Throughout this tour, Ramprakash and Hussain have been England's most impressive players, on and off the field. With the bat, the pair have fought every inch, while their aggressive fielding has equalled the intensity of the Australians'. Mark Taylor was not simply being kind when he singled them out as the catalysts for England's revival.

"In the first three Tests," Taylor said, "I didn't see a lot of change from the side that toured four years ago. All the moments that could have gone either way went to us quite easily. In the last two that wasn't the case, and that's the sort of cricket England will have to play in the future if they want to beat us.

"In the field I thought Ramprakash and Hussain were outstanding and that is the sort of thing that sparks teams."

One of the key problems was the resounding failure of Michael Atherton. Although he did not enjoy much fortune with either his back or the umpiring decisions, it was not until the final innings of the series that England's opening partnership passed 50. The new ball is important in Australia and if big scores are to be made, it needs to be combated. Far too often Glenn McGrath was allowed to bowl at the middle order with shine still on the ball.

Atherton's back has now become an issue on almost a daily basis. As most Tests are scheduled for five days, he can probably never quite guarantee his fitness for an entire match. Whether his poor form was down to his back or McGrath will probably never be known; simply speaking, this was his worst series ever. Ironically his nadir, when he failed to score a single run or take a single catch in either innings, coincided with England's stirring win in Melbourne.

Like Graham Thorpe, whose runs were also badly missed, Atherton's immediate future must be uncertain. The opportunity for several months' rest will give him ample time to consider what is best.

England's bowling, felt by many to be their weak link at the outset of the tour, actually proved competitive throughout. Only twice, in the second innings at Brisbane and also in Adelaide, were they below par.

Led by Darren Gough, who had to endure a spate of dropped catches before he began to get his just reward, the emergence of Dean Headley was the real find for England.

It was a mantle due in part to Gough staying fit for the whole rubber, an experience that left him jaded, especially after two sets of back-to- back Tests. His hat-trick in the final Test was a gem, but it could still not inspire him.

Like Peter Such, who took 11 wickets in two Tests, Alan Mullally had his moments and was generally steady.
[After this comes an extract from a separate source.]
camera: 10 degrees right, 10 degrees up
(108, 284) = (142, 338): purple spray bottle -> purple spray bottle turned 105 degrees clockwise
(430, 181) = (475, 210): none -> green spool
And yet it was Headley, stirred into action during the marathon last session in Melbourne where he took 6 for 60, who looked the most dangerous.

In his three Tests the fast bowler took 19 wickets, an effort that, if extrapolated through all five matches, would have made him the highest wicket-taker in the series. Instead that accolade went to Stuart MacGill, with 27 victims. Had they not won without one at the Melbourne Cricket Ground, it was a tally that might well have exposed England's part-time use of a front-line spinner. As it was, MacGill just confirmed the long- held view that English batsmen struggle against decent wrist-spin.

There is a case for compassion, however, and had England not been so easily overcome by the extreme conditions of Adelaide and Perth, or lost the toss on five consecutive occasions, the series might have ended differently.

The juxtaposition of those two matches meant that England forfeited the Ashes after just three Tests. Yet with the main prize gone, they rallied, producing some of the most passionate and persuasive cricket seen by an England team Down Under in recent times.

Alec Stewart is not a tactician but the players responded to him well. Australia can break teams who lose early on, and he must take much of the credit for his team's belated renaissance.

Stewart, along with his brother-in-law, Mark Butcher, were the only centurions for England in the series. Their two hundreds, as compared with the eight scored by the Aussies, suggests an imbalance of sorts. The big question is, when will England be able to redress it?